The world is out to get me..

I’m sure of it. A friend once told me, many years ago, that the world is not out to get me. I think she might have been wrong.

The job I was vying for passed on me. Their feedback was that they don’t have any jobs that currently fit my skill set. Fan-freakin-tastic. Thank god I kept looking.

Though I’m still batting below average. With my resume in a hundred different places, surely ONE of them would come through. It just has to.

I’m also getting very close to freaking out. I don’t like the idea at all of not having a job in three weeks. In a fit of desperation I actually applied for administrative assistant positions. I’m getting worried that my fear of not being employed will take over the desire to have the perfect job. Maybe I just need the “right now” job instead of the perfect job.

And so this week starts the cancellation of many things. Dinners out, netflix, a few other monthly subscriptions, cable will likely go (which probably isn’t a bad thing), weekend plans… all … have to be postponed or cancelled.

Then this weekend I did the one thing that I knew wouldn’t be healthy for me…I went down the “what if I had made this decision a different way” road. You know the road? The one where you think about decisions you’ve made in your life, and how your life may be different had you made the decision differently.

One decision stood out defiantly in my mind. A decision to not take a job within Catalysis many years ago. Had I taken that job, I’d probably still be working there. I’d be of value to the organization, and best of all I wouldn’t be looking for a job.

The flip side is, had I taken that job, I’d never be a project manager, never would have taken and passed the PMP, never would have met some of the amazing people who are currently in my life now.

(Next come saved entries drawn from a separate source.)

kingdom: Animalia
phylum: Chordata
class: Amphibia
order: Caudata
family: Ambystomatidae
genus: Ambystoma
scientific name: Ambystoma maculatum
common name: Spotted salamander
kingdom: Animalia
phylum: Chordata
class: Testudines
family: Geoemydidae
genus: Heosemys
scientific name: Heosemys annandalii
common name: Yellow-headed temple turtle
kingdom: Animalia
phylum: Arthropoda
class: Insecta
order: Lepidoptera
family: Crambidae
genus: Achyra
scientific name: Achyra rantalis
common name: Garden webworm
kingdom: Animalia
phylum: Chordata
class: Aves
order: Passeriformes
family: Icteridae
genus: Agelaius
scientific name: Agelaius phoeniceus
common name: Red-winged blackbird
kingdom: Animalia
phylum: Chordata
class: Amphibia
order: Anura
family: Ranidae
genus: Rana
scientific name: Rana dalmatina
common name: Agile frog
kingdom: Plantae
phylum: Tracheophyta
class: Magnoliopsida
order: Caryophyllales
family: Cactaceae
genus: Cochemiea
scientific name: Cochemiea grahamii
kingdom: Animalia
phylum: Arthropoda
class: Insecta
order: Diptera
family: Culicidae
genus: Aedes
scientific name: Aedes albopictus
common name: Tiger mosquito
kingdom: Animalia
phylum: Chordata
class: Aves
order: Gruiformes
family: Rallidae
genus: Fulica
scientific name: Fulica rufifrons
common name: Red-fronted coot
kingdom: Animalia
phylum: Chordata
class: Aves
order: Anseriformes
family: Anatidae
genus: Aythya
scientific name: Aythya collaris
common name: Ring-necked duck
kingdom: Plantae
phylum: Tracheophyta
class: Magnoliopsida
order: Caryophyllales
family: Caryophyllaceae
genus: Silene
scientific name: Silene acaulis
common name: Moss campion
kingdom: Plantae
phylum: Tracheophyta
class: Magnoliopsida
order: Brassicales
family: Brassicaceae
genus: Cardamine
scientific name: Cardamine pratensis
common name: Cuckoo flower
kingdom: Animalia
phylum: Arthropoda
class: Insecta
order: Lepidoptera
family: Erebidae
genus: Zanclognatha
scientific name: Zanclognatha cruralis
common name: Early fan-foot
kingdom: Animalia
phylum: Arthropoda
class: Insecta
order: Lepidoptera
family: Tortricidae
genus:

So I guess it all works out. Interestingly enough I never thought about decisions I made toward men and how my life would be different. Too much stress to think about relationships right now. But man, if I only had that second income.

2 comments:

Ken La Salle said...

Keep the faith, Jenn. I'm in the same boat in a different stream. I know what you're going through.

Laura said...

Things will work out. Worst case scenerio, you get a temporary job to tie you over until you get the one you love. You WILL find the one you love.